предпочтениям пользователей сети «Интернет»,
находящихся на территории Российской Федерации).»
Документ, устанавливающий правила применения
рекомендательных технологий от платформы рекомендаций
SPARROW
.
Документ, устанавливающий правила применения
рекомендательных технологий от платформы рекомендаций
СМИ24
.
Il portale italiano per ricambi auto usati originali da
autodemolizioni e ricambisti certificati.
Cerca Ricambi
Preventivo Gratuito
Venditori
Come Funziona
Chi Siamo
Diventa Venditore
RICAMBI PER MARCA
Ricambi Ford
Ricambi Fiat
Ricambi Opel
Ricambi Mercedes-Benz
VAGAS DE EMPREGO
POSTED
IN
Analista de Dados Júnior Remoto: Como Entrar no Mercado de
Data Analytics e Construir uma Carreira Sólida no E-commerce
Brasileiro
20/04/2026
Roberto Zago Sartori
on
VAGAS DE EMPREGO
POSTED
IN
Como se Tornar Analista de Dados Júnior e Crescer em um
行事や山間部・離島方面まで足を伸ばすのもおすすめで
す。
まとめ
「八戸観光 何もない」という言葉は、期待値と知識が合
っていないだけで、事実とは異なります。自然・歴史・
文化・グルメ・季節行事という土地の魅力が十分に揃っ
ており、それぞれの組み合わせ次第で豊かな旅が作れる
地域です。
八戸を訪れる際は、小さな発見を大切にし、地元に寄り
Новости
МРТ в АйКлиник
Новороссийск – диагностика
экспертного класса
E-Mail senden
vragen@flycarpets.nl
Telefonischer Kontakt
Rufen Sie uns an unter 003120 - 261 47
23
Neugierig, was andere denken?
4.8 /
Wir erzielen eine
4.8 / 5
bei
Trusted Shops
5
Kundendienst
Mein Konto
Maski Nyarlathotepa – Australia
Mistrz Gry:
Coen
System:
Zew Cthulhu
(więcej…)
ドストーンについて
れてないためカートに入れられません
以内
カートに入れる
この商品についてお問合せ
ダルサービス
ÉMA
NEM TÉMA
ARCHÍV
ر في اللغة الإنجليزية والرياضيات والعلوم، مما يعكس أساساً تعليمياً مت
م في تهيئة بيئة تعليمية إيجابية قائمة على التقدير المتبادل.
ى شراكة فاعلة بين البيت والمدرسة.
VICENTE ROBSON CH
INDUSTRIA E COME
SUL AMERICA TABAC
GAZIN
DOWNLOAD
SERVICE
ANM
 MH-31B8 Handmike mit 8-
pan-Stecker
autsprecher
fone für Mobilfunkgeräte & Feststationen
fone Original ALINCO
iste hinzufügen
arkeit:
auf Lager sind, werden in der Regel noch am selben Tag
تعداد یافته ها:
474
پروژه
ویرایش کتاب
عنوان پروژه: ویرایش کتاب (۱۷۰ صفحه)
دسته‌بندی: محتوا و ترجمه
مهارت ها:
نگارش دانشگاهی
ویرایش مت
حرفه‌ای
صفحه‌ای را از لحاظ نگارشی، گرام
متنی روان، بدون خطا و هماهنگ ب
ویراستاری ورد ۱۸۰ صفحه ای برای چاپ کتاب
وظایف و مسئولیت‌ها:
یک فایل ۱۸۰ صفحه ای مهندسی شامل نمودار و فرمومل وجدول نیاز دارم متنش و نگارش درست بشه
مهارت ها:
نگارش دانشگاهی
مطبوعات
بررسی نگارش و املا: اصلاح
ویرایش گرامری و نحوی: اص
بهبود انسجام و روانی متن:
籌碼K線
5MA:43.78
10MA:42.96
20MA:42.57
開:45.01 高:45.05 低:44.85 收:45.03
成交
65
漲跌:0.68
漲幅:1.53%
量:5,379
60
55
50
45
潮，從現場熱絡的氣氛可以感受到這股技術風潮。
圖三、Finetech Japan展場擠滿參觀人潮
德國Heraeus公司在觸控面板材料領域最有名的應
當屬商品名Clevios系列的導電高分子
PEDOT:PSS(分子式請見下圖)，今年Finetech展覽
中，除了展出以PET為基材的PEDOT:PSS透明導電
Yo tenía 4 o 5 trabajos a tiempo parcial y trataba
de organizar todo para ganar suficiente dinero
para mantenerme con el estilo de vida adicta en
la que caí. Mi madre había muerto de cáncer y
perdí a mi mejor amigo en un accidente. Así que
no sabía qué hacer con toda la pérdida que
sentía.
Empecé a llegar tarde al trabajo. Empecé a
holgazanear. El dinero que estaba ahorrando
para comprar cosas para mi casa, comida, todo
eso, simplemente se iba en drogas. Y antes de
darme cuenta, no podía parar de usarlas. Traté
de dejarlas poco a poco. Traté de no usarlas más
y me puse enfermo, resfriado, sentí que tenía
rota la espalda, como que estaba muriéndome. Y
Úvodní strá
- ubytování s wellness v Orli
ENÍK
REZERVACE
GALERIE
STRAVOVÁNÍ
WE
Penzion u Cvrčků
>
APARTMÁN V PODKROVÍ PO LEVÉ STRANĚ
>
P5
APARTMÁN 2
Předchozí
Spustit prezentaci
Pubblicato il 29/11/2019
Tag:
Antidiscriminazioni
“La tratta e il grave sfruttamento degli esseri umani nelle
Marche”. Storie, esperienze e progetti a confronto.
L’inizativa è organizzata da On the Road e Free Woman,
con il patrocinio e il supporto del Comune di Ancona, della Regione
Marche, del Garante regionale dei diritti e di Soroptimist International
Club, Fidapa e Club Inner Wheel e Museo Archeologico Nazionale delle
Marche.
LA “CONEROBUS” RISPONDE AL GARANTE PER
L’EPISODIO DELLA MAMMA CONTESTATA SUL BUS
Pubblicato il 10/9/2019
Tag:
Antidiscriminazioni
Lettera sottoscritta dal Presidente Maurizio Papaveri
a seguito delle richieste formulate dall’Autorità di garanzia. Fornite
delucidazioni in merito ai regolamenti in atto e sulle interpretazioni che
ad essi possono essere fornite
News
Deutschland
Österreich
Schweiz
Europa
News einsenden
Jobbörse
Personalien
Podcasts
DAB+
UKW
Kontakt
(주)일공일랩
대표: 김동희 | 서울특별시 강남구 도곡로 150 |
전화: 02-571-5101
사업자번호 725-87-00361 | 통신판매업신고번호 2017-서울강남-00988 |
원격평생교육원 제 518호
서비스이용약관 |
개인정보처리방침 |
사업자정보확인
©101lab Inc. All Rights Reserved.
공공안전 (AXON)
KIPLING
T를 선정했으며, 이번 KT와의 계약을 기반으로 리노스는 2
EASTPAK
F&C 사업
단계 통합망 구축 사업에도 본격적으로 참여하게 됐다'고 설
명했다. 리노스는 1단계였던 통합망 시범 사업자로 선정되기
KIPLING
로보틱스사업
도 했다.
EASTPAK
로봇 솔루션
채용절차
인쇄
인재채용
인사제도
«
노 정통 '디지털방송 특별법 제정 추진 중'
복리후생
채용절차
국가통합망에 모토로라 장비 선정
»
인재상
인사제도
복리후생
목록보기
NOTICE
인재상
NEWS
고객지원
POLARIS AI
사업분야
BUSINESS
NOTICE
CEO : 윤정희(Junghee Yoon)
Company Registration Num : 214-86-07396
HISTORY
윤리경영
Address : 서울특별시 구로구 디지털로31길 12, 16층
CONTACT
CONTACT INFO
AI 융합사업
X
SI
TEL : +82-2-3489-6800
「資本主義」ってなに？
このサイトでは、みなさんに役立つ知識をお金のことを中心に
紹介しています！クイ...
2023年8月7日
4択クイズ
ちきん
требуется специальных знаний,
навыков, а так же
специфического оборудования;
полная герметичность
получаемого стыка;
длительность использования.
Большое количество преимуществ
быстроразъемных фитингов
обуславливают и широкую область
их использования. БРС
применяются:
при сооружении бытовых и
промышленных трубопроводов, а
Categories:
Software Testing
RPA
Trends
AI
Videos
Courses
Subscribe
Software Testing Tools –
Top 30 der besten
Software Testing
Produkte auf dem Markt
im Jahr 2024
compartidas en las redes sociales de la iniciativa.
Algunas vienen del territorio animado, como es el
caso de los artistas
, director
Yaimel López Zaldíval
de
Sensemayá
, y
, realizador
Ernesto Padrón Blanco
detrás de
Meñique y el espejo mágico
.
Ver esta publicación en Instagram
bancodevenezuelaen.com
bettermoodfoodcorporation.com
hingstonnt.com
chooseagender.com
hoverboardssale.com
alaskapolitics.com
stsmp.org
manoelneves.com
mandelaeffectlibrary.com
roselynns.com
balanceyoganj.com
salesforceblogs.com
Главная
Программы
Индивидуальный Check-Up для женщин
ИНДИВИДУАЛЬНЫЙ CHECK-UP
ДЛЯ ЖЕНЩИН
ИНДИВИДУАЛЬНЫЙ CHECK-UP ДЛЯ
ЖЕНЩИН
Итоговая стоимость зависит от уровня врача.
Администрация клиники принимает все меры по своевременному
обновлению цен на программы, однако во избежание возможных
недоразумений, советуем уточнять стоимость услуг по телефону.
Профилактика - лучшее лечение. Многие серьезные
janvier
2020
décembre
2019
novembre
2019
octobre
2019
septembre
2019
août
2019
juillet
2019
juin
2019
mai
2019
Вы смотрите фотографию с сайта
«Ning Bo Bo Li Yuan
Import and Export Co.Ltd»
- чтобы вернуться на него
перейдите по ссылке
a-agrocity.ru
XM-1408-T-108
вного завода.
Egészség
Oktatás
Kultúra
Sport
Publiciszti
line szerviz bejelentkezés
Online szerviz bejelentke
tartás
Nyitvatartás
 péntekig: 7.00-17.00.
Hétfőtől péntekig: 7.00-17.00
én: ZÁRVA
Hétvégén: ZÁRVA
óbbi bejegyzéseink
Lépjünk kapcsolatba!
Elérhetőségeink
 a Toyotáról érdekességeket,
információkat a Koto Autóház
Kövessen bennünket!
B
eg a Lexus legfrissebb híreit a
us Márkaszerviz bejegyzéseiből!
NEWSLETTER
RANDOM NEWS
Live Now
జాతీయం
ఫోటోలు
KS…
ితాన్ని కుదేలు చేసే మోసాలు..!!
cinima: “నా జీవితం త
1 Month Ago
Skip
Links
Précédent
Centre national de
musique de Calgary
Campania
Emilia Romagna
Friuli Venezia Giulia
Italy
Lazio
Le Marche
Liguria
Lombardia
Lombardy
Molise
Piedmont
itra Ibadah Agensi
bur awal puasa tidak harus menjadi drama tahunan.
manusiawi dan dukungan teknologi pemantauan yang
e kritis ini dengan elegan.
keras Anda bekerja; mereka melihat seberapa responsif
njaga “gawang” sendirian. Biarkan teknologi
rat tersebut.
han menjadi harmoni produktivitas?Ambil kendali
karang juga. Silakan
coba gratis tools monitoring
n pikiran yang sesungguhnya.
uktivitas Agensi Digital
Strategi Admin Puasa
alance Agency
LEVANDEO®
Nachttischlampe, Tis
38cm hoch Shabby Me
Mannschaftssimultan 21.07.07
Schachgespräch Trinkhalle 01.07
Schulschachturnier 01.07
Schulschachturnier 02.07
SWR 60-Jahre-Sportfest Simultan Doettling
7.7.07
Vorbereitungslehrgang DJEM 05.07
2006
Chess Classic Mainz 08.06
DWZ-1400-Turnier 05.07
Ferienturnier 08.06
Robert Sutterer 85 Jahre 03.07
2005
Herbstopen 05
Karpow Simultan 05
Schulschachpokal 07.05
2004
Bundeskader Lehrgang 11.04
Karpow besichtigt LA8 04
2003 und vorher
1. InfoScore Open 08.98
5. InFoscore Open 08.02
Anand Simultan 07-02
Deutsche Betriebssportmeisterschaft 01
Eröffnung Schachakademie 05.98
★ ★ ★
- _About this exercise_:
Pull every line from the data above that contains the string "리노스는". Matching is case-sensitive.

- _Problem solution_:
T를 선정했으며, 이번 KT와의 계약을 기반으로 리노스는 2
명했다. 리노스는 1단계였던 통합망 시범 사업자로 선정되기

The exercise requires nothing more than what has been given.